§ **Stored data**
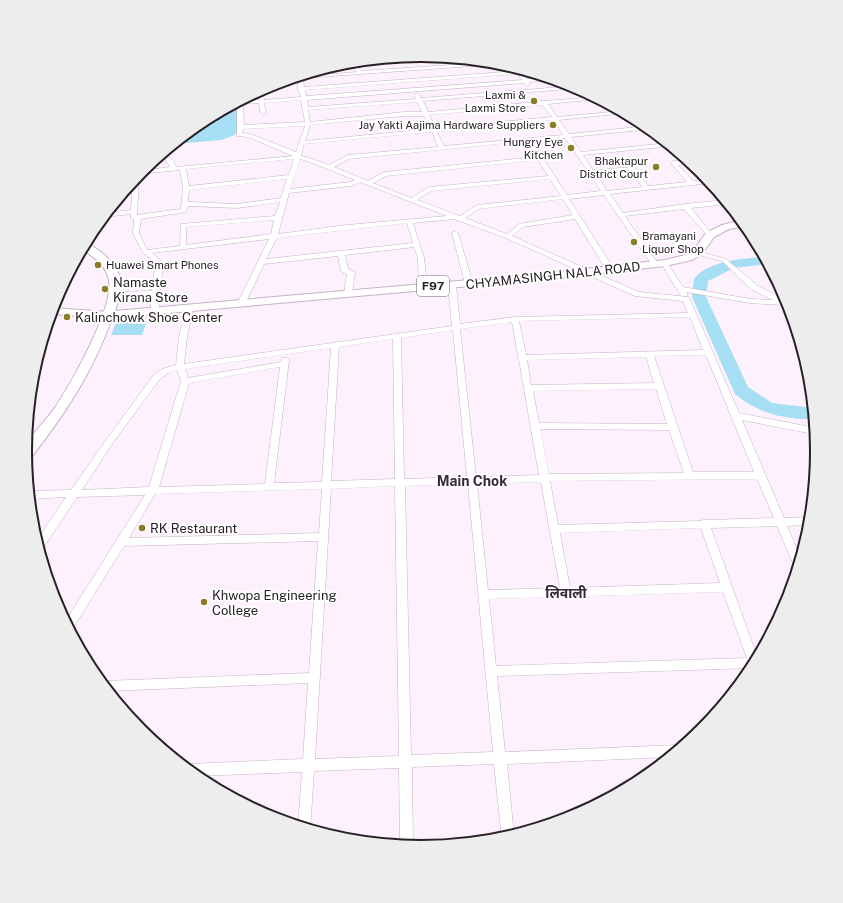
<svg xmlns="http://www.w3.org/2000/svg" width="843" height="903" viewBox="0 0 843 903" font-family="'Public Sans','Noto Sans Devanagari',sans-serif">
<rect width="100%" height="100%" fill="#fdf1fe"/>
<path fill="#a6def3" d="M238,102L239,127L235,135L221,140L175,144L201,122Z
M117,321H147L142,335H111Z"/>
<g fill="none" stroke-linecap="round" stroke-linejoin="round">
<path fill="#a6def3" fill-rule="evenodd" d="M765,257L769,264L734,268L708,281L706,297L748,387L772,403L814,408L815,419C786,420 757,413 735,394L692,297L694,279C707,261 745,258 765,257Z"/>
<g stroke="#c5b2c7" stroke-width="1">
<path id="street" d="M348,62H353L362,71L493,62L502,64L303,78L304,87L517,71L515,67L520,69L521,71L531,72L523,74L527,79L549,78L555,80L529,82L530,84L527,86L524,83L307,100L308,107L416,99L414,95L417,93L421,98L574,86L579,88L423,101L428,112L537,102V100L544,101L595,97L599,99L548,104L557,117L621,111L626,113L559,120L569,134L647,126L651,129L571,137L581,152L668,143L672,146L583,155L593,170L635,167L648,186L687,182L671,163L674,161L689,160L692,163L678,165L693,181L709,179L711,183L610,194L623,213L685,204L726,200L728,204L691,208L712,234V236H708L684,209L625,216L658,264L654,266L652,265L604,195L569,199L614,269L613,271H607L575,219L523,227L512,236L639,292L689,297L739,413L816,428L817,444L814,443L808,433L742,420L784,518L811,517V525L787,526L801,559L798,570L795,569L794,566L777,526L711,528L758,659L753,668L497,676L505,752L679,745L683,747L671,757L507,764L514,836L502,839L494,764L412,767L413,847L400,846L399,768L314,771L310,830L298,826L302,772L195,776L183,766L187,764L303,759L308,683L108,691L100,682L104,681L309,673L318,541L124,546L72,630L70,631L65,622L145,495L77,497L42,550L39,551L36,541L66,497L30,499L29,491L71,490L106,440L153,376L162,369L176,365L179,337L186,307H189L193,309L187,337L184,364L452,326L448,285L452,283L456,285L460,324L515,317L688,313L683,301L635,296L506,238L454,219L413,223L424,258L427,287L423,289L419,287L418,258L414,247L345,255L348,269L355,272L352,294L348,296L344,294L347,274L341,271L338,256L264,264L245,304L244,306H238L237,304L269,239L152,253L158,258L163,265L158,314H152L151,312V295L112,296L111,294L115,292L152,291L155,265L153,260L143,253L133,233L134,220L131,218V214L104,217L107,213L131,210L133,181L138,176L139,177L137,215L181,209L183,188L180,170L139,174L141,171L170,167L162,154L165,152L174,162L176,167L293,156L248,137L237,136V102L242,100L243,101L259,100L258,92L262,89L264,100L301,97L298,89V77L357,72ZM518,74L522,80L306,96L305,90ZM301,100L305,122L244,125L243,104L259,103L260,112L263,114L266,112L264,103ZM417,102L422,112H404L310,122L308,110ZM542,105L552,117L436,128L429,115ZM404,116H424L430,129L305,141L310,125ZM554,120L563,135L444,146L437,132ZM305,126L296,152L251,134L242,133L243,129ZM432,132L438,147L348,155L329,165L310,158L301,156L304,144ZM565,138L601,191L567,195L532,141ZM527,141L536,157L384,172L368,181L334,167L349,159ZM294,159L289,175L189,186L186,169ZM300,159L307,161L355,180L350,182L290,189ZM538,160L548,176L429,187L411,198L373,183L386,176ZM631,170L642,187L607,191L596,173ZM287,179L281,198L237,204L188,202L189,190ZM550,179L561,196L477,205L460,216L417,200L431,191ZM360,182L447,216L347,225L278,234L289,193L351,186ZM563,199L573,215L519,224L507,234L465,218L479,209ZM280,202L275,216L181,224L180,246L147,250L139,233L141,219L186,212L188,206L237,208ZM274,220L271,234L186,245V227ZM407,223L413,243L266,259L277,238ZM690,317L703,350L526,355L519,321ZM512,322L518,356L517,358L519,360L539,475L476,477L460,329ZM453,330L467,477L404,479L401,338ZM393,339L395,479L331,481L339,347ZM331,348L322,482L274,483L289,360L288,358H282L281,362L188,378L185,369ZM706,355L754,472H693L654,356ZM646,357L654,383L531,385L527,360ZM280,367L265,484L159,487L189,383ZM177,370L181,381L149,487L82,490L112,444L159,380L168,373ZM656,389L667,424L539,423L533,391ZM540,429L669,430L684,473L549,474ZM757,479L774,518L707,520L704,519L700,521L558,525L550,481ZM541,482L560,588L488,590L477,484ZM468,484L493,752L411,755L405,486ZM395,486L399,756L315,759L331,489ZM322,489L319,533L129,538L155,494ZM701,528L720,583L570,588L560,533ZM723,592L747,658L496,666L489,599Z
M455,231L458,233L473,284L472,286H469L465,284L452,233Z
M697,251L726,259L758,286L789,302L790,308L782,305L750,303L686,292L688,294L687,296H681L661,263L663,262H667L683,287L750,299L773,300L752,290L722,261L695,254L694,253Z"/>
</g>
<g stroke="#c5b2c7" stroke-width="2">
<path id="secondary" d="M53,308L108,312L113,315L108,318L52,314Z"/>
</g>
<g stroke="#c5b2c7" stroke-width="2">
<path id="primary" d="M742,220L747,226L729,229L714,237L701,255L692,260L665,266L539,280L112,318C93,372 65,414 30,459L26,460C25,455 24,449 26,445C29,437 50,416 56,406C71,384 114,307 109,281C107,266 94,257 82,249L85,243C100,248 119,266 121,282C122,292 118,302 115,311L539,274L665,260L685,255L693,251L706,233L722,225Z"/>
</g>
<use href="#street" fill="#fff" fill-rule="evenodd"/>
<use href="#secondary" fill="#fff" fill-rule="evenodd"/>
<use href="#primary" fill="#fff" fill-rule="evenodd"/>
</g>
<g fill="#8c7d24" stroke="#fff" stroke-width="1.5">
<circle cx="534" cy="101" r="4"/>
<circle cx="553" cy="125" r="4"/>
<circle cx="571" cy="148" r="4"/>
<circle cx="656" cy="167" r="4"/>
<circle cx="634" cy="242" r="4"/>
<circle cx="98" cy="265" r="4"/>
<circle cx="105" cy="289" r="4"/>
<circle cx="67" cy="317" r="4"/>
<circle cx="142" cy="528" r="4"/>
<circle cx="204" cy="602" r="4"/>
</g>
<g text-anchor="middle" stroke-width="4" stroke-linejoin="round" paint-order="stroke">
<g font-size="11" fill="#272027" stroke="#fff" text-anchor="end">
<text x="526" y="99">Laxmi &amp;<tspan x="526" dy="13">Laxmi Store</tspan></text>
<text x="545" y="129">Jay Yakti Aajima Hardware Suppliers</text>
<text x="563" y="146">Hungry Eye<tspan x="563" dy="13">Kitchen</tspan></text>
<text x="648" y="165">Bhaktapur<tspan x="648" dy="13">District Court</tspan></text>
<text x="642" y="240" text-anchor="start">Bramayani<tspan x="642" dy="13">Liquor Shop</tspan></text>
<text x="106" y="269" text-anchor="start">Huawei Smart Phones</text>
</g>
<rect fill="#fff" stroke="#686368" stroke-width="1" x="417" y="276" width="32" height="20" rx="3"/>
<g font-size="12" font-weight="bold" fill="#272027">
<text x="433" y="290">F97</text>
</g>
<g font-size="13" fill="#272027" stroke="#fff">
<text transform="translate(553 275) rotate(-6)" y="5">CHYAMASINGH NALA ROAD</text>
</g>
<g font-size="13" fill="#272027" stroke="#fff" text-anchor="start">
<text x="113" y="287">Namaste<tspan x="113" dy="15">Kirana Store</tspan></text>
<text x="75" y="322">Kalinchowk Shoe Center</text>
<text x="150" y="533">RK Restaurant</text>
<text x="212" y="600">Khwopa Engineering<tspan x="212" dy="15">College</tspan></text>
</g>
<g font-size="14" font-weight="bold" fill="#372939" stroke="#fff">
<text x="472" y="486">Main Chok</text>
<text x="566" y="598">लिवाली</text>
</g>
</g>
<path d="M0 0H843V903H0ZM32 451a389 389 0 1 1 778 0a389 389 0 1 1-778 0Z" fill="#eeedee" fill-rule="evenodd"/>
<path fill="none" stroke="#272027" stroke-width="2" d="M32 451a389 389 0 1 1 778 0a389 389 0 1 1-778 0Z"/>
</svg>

§ **Work item**
Pull out every line of the entries that includes the word "anchor".

§ **Response box**
<g text-anchor="middle" stroke-width="4" stroke-linejoin="round" paint-order="stroke">
<g font-size="11" fill="#272027" stroke="#fff" text-anchor="end">
<text x="642" y="240" text-anchor="start">Bramayani<tspan x="642" dy="13">Liquor Shop</tspan></text>
<text x="106" y="269" text-anchor="start">Huawei Smart Phones</text>
<g font-size="13" fill="#272027" stroke="#fff" text-anchor="start">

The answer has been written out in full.